グローバル水文学の新展開

研究の目的と全体像(図1)
 近未来にぜひとも実現したい全大陸1km 空間解像度での過去から将来にわたる1000 年間の水・エネルギー循環の推計(以下必要に応じて「1K1K 推計」と略す)に向けて、今後20 年以上にわたって世界のグローバル水文学をリードできる次世代陸域モデル(Terrestrial Model in the Next Generation;TiMiNG)の数値シミュレーションシステムの基盤を構築する。

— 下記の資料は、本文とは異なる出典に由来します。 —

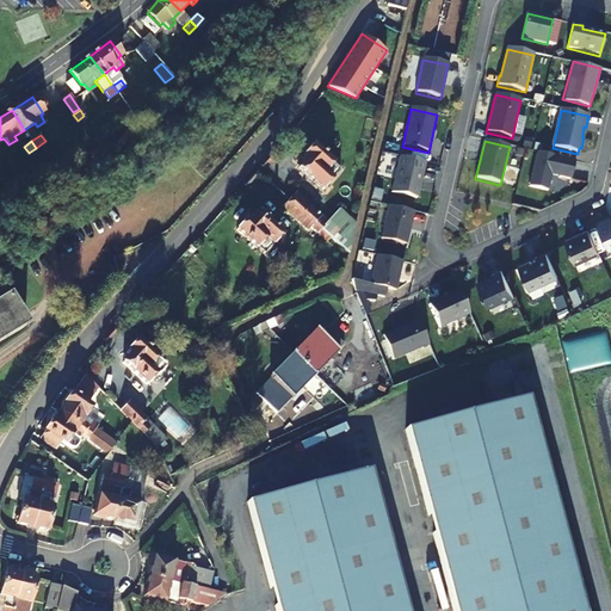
[(298,167),(322,189),(340,168),(313,144),(303,155),(307,159),(298,167)]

 この目的のため、数値天気予報や将来の気候変動予測などに用いられる大気大循環モデルの陸面境界条件を与えるために大気モデルに従属して開発されてきた陸面モデル(Takata et al., 2003)等の研究蓄積を利用しつつも、土地利用や植生の変化(Kanae et al., 2001)、人間活動(Hanasaki et al., 2008a)なども考慮可能で、湖沼や河川さらにはその氾濫なども表現可能な陸域水・エネルギー循環モデルを、動的河川モデル(Yamazaki et al., 2011)を軸として新たに構築する。陸域の水・エネルギー収支と水循環とを大陸規模・日単位のスケールで精度良く推計でき、大気や海洋、生物圏などからなる地球システムモデルとも結合可能な陸域水循環の物理的側面に関する次世代陸域モデルの枠組を研究期間内に完成させる。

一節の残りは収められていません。